**YOUR ASSIGNMENT:**
Please give, word for word, the line containing "Drupal Slack" and every line that comes after it in the data below.

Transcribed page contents
────────

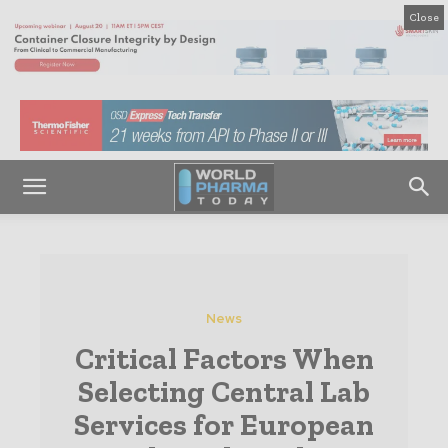
Close
News
Critical Factors When
Selecting Central Lab
Services for European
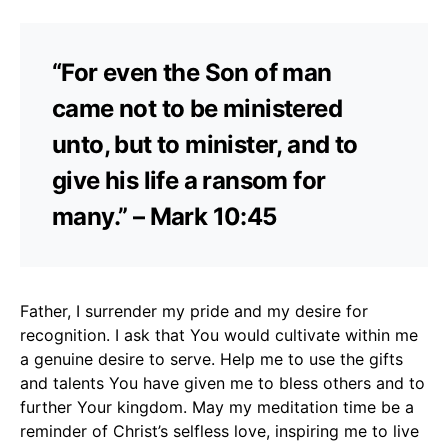
“For even the Son of man
came not to be ministered
unto, but to minister, and to
give his life a ransom for
many.” – Mark 10:45
Father, I surrender my pride and my desire for
recognition. I ask that You would cultivate within me
a genuine desire to serve. Help me to use the gifts
and talents You have given me to bless others and to
further Your kingdom. May my meditation time be a
reminder of Christ’s selfless love, inspiring me to live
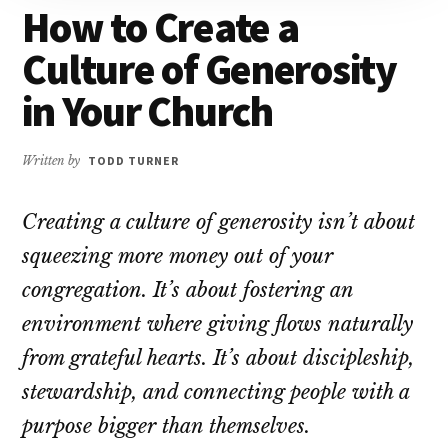
How to Create a
Culture of Generosity
in Your Church
Written by
TODD TURNER
Creating a culture of generosity isn’t about
squeezing more money out of your
congregation. It’s about fostering an
environment where giving flows naturally
from grateful hearts. It’s about discipleship,
stewardship, and connecting people with a
purpose bigger than themselves.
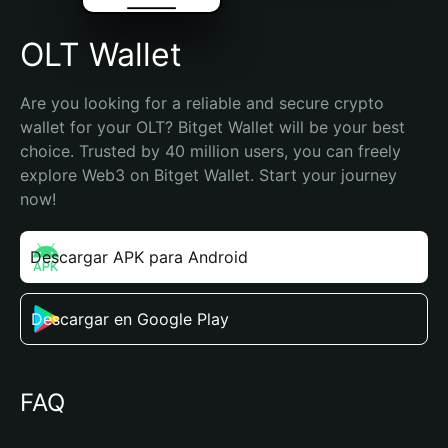
OLT Wallet
Are you looking for a reliable and secure crypto 
wallet for your OLT? Bitget Wallet will be your best 
choice. Trusted by 40 million users, you can freely 
explore Web3 on Bitget Wallet. Start your journey 
now!
Descargar APK para Android
Descargar en Google Play
FAQ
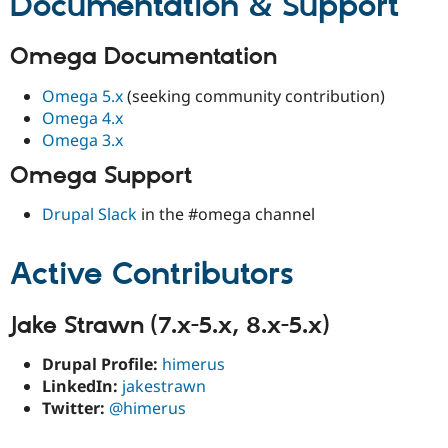
Documentation & Support
Omega Documentation
Omega 5.x
(seeking community contribution)
Omega 4.x
Omega 3.x
Omega Support
Drupal Slack
in the #omega channel
Active Contributors
Jake Strawn (7.x-5.x, 8.x-5.x)
Drupal Profile:
himerus
LinkedIn:
jakestrawn
Twitter:
@himerus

────────

**SOLUTION:**
Drupal Slack
in the #omega channel
Active Contributors
Jake Strawn (7.x-5.x, 8.x-5.x)
Drupal Profile:
himerus
LinkedIn:
jakestrawn
Twitter:
@himerus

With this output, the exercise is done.